THERESA CRIMMINS: The data that have been coming in through Nature's Notebook have slowly and steadily been growing in number. Those data can be used by researchers and non-professional for exploring patterns in how things are occurring over the course of the year as well as changing from year to year. 

MICHAEL DIETZE: Phenology happens rapidly in many places at the same time. Can we predict phenology accurately three days in advance, five days in advance, two weeks in advance? 

So in my own lab, we've been focusing on is this idea of iterative ecological forecast. We have some new information that's coming in continuously.
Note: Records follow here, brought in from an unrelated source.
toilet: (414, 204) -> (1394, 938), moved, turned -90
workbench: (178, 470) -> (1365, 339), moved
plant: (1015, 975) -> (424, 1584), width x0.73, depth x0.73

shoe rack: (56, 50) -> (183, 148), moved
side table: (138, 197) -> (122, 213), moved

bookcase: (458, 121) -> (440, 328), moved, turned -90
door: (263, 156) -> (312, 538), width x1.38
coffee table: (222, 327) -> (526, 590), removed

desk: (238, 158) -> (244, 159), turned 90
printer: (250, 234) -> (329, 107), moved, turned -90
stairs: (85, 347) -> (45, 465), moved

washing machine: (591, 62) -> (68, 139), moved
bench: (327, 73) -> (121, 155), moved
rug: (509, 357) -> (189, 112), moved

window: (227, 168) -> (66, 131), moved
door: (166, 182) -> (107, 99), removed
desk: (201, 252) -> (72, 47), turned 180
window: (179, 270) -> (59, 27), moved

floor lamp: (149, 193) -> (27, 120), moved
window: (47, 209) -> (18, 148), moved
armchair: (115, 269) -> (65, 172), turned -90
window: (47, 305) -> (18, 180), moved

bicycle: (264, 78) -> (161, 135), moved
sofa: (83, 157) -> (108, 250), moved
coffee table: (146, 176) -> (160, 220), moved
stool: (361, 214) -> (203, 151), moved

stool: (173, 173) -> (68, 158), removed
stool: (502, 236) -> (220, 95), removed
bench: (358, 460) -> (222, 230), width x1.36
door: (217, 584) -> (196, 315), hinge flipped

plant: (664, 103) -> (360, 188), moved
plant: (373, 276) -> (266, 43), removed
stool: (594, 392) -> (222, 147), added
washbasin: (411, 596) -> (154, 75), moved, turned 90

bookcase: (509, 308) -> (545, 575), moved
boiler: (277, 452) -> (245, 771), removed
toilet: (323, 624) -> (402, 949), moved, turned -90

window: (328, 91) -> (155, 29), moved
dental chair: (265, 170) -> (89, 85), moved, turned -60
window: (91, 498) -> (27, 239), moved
We want to update our understanding on a closer to real time basis. 

There's a question of-- we're starting to see the actual green out in bud burst in early leaving-- my graduate student who's making these phenology forecasts wanted to validate what she's doing in the field. Though, she could not move across all of these different locations in real time. Some of that large data is coming from formal observatories and observation networks, but also the community science represents a real untapped gem for what we're doing. 

JAKE WELTZIN: What we really need to do is use the army of observers that are part of the phenology network to help collect the data to not only build the models but then also to validate those models. We are moving towards implementing phenoforecasts or phenological forecasting, which is a new and exciting area where we are really truly being able to deliver real time and forecasted information directly to the hands of users who are using that to make natural resource management decisions. 

THERESA CRIMMINS: A projection or a prediction about where we think buffel grass will be green and therefore he should go out and treat it. 

BEN WILDER: One of things I think that's fantastic about this product you launched in June is it's already giving me real time information where it matches what I'm seeing on the landscape it tells me when I can go out and control the invasive species buffel grass on the land I manage. 

JAKE WELTZIN: We are sort of on the cutting edge of trying to apply new theory about how do we as scientists work with resource managers to better understand what their needs are and to more effectively and efficiently deliver the information that they need. 

THERESA CRIMMINS: Through these phenoforecasts, we've started to deliver products that are seemingly valuable to decision-makers and folks who are making decisions on the ground. And we're really excited to continue to grow in this direction and expand the suite of products that we can offer and really identify where is phenology information valuable and important and in what format can we deliver that that can really make a difference.